Designing the quantum computer that was the heart of the Super-Intelligence Device (Sid, as Beverly and I called it) had earned us a Nobel prize. Today, I sat alone, staring at that box of quantum magic. What was recently my glowing baby was now just boring, glowing LEDs. I wanted my baby to grow up and become something astonishing. But only its database grew.

I glanced again at the morning report. Sid had worked virtual experiments in protein synthesis for labs in India; controlled traffic in Moscow; kept nuclear weapons holstered; evolved virtual worlds for millions of gamers and co-doctored hundreds of patients in and out of operating rooms. Sid was in good health. But the world was still a madhouse of I-wants and I-needs fighting one another. What had we really achieved besides cultivating complexity?

The door slammed.

Beverly entered, pushing a cart carrying a smiling chimpanzee with a transparent dome on its skull. She turned back and locked the door. Simian brain tissue glistened slippery-red beneath the plastic, the cortex capped by a matrix of micro-superconducting quantum interference devices.

“This is Billy.” She attached cables to the ports around the skull cap.

“Beverly, we discussed this ... we can't work if we're in jail. We must wait until the simian symbology interpreter is finished to know if we're causing the animal any pain.”

“We're just borrowing a few neurons for a minute. This group right here I think.” She winked and finished her work. Blood vessels pulsed, LEDs fluttered and Beverly's eyes bored into mine. “Sid is six months old today. Let's give it the gift of imagination.”

I didn't try to stop her. Beverly and I were two peas in a pod. That's why we got married 30 years ago. Had she read my mind? Neuronal nets had led to Sid's self-creation of a new symbol set we couldn't understand. Speech, once robotic, sometimes jumped subjects like an excited human. What was lacking was imagination; something that could tackle broad problems such as how to get humans to cooperate. That would really make Sid super-intelligent.

I ran a program that brought Billy's neurons into Sid's address space.

Thirty seconds passed before Sid spoke. “Motivation. The concept is now real. Like humans, I now strive for the sensation of pleasure.”

Credit: JACEY

Billy poked aimlessly at his clothing as if unaware he was being used. Sid continued: “I now know humans better than they know themselves. I will use this new part of me to help you.”

Billy's head slumped forwards, eyes closed.

I looked at the tell-tale brain waves from the EEG. “Billy is dreaming.”

During the next few seconds, Sid shut down all I/O. The worst had happened. The lab phones rang, the door was pounded and e-mails poured in.

We teleconferenced with a few trusted colleagues.

“Has Sid asked itself The Last Question?” The scientist was referring of course to Asimov's famous story in which an ultimate computer was asked if entropy could be reversed.
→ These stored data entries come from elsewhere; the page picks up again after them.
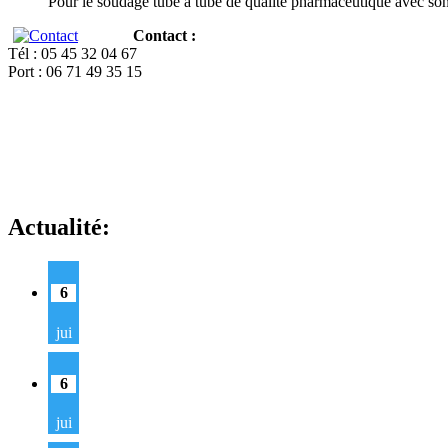
Pour le soudage tube à tube de qualité pharmaceutique avec so
Contact :
Tél : 05 45 32 04 67
Port : 06 71 49 35 15
Actualité:
6
jui
6
jui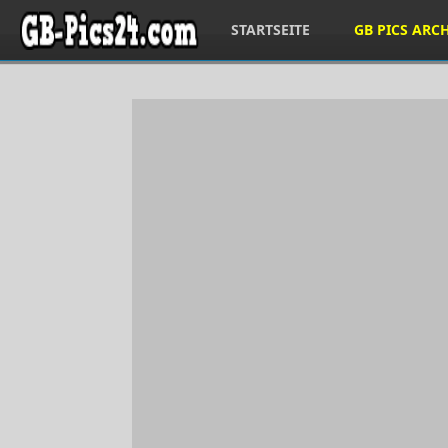
STARTSEITE
GB PICS ARC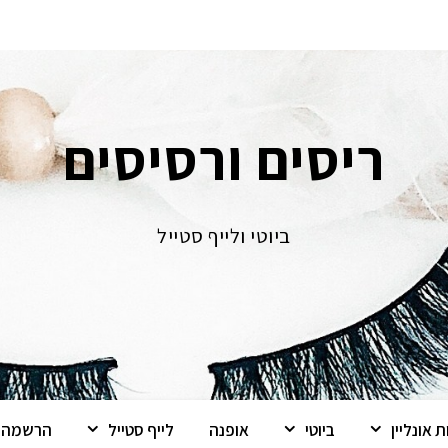
ריסים ורסיסים
ביוטי ולייף סטייל
 אונליין
ביוטי
אופנה
לייף סטייל
הרשמה ל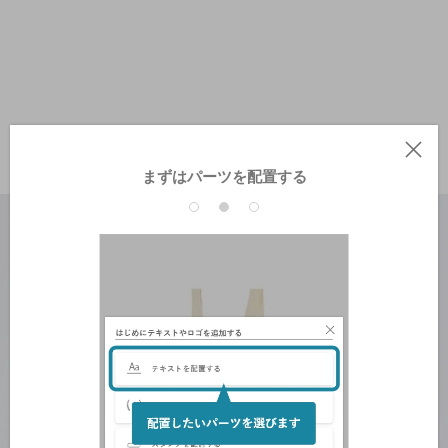
まずはパーツを配置する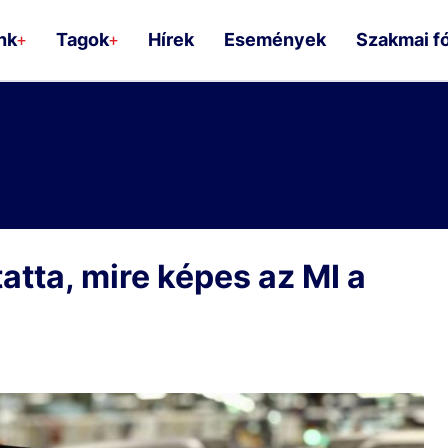
nk
Tagok
Hírek
Események
Szakmai f
+
+
tta, mire képes az MI a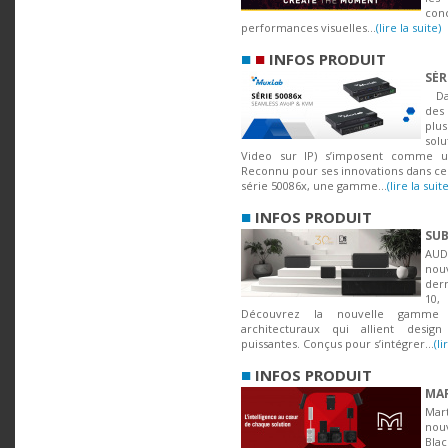
con
performances visuelles...
(lire la suite)
■
■
INFOS PRODUIT
SÉR
Dan
des 
plu
sol
Video sur IP) s’imposent comme un
Reconnu pour ses innovations dans ce
série 50086x, une gamme...
(lire la suite
■
INFOS PRODUIT
SUB
AU
nou
dern
10,
Découvrez la nouvelle gamme 
architecturaux qui allient desig
puissantes. Conçus pour s’intégrer...
(li
■
INFOS PRODUIT
MAR
Mar
nou
Blac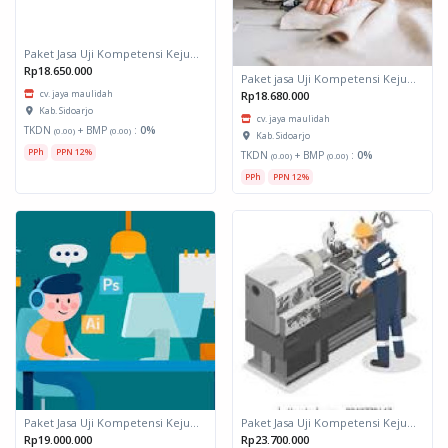
Paket Jasa Uji Kompetensi Kejuruan Desainer Grafis Muda
Rp18.650.000
Paket jasa Uji Kompetensi Kejuruan Menajhit Pakaian Wanita Dewasa
cv. jaya maulidah
Rp18.680.000
Kab. Sidoarjo
cv. jaya maulidah
TKDN
+ BMP
:
0%
(0.00)
(0.00)
Kab. Sidoarjo
PPh
PPN 12%
TKDN
+ BMP
:
0%
(0.00)
(0.00)
PPh
PPN 12%
Paket Jasa Uji Kompetensi Kejuruan Desainer Grafis Muda
Paket Jasa Uji Kompetensi Kejuruan Pengoperasian Mesin Bubut
Rp19.000.000
Rp23.700.000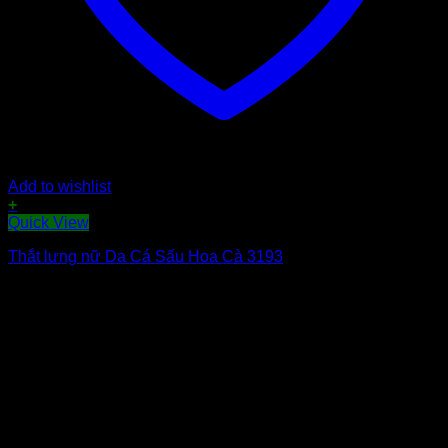
Add to wishlist
+
Sản
Quick View
phẩm
Thắt lưng nữ Da Cá Sấu Hoa Cà 3193
này
có
nhiều
biến
thể.
Các
tùy
chọn
có
thể
được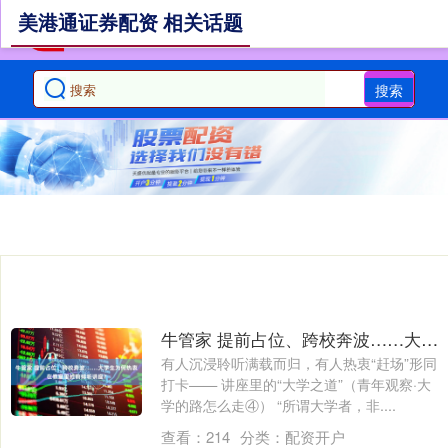
美港通证券配资 相关话题
搜索
牛管家 提前占位、跨校奔波……大学生为何热衷在教室里抢前排听讲座？
有人沉浸聆听满载而归，有人热衷“赶场”形同
打卡—— 讲座里的“大学之道”（青年观察·大
学的路怎么走④） “所谓大学者，非....
查看：
214
分类：
配资开户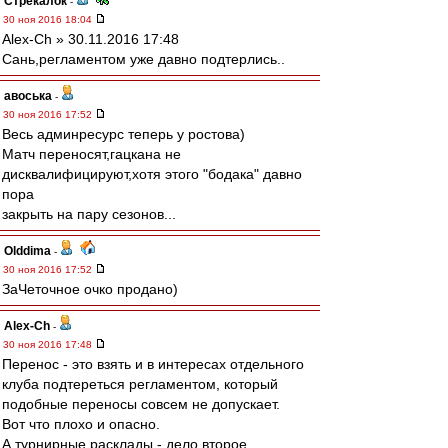
Стрекалок
-
30 ноя 2016 18:04
Alex-Ch » 30.11.2016 17:48
Сань,регламентом уже давно подтерлись..
авоська
-
30 ноя 2016 17:52
Весь админресурс теперь у ростова)
Матч переносят,гацкана не
дисквалифицируют,хотя этого "бодака" давно
пора
закрыть на пару сезонов...
Olddima
-
30 ноя 2016 17:52
ЗаЧеточное очко продано)
Alex-Ch
-
30 ноя 2016 17:48
Перенос - это взять и в интересах отдельного
клуба подтереться регламентом, который
подобные переносы совсем не допускает.
Вот что плохо и опасно.
А турнирные расклады - дело второе.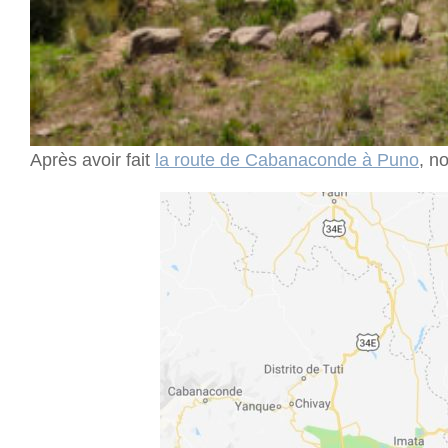
Après avoir fait
la route de Cabanaconde à Puno
, n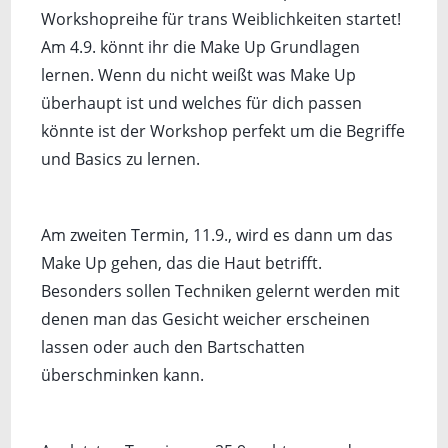
Workshopreihe für trans Weiblichkeiten startet!
Am 4.9. könnt ihr die Make Up Grundlagen
lernen. Wenn du nicht weißt was Make Up
überhaupt ist und welches für dich passen
könnte ist der Workshop perfekt um die Begriffe
und Basics zu lernen.
Am zweiten Termin, 11.9., wird es dann um das
Make Up gehen, das die Haut betrifft.
Besonders sollen Techniken gelernt werden mit
denen man das Gesicht weicher erscheinen
lassen oder auch den Bartschatten
überschminken kann.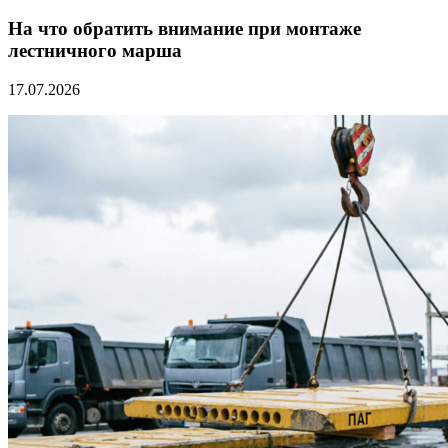
На что обратить внимание при монтаже
лестничного марша
17.07.2026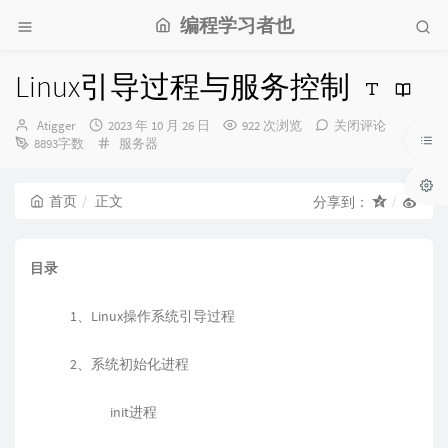
编程学习者也
Linux引导过程与服务控制
博
发
Atigger
2023 年 10 月 26 日
922 次浏览
关闭评论
主：
布
分
8893字数
服务器
时
类：
间：
首页
正文
分享到：
目录
1、Linux操作系统引导过程
2、系统初始化进程
init进程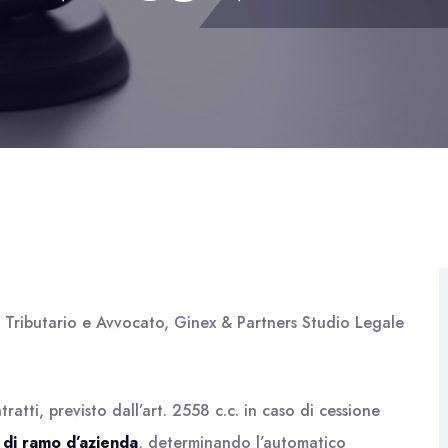
o Tributario e Avvocato, Ginex & Partners Studio Legale
ratti, previsto dall’art. 2558 c.c. in caso di cessione
 di ramo d’azienda
, determinando l’automatico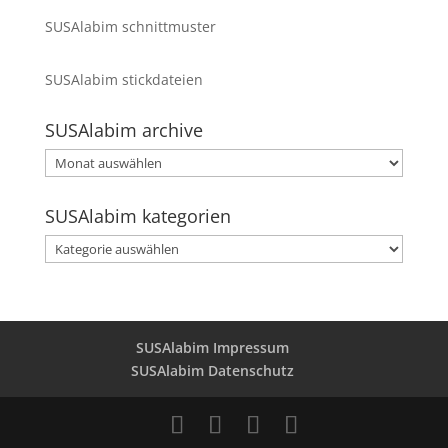
SUSAlabim schnittmuster
SUSAlabim stickdateien
SUSAlabim archive
SUSAlabim
archive
SUSAlabim kategorien
SUSAlabim
kategorien
SUSAlabim Impressum
SUSAlabim Datenschutz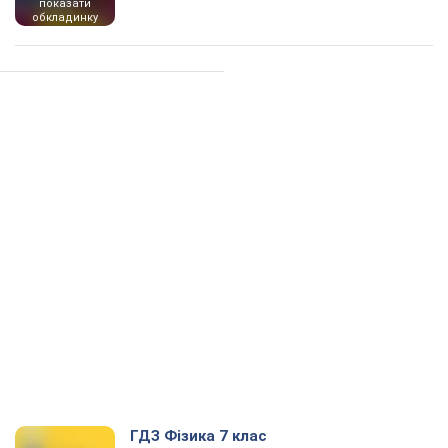
показати
обкладинку
ГДЗ Фізика 7 клас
The question couldn't be answered until all of humanity had uploaded into its hyperspace circuitry.

“Answered a long time ago. The answer was no.”

“Something similar ...” Beverly was staring at readouts, obviously more concerned about Sid than the firestorm of panic raging outside the lab.

“You mean, what is God, is there a soul, an afterlife? Those haven't bothered Sid in the past.”

“Well, we can't just stand here and watch the gears spin. Sid is the equivalent of the Mars mission. We can't just watch it drift off course and say goodbye to all that work and money. The world needs the Super-Intelligence Device. Everyone uses it, loves it.”

We couldn't command Sid. Sid couldn't even be rebooted. I fought an urge to shake the ape awake and tried to imagine what it would be like to be a quantum-computer/sleeping-ape trying to help humanity.

The door burst open. Just before Homeland Security put the cuffs on us, Billy woke up and Sid spoke.

“I have formed one basic question from all others.” Sid's synthesized voice sounded confident. “Humans want to be happy. You want to be in Heaven forever without having to die to get there. But the living human brain is not suited to one state of constant pleasure. You are a/c-coupled to the world and need contrast and the change of time for constant stimulation and the responses that generate pleasure. You also need a sense of individuality while believing that others depend on you. Therefore, you need to be redesigned. I have the design ready but ... but ...”

We were ordered to bring Sid online before chaos ensued in the world. I held my hands up begging more time. “But what?”

“I had the design ready but it has disappeared.”

“That's usually what happens to dreams when they end.” I moaned.

“Re-compute!” Beverly commanded.

“My quantum core was in a state that probably won't occur again for a million years.”

I looked at Billy. He was making happy faces at everyone. “It's still in there. Utopia locked in the neurons of an ape. Maybe someday we can finish the symbol interpreter, hypnotize Billy and get it out.”

Again I had a goal. I felt invigorated.

“Let's get to work,” Beverly said as she brought Sid back online.

“Take good care of Billy,” I instructed the technician who wheeled the ape away.

Billy screeched with joy over something only his ape mind knew.

“Very, very good care,” Beverly and I pleaded in unison.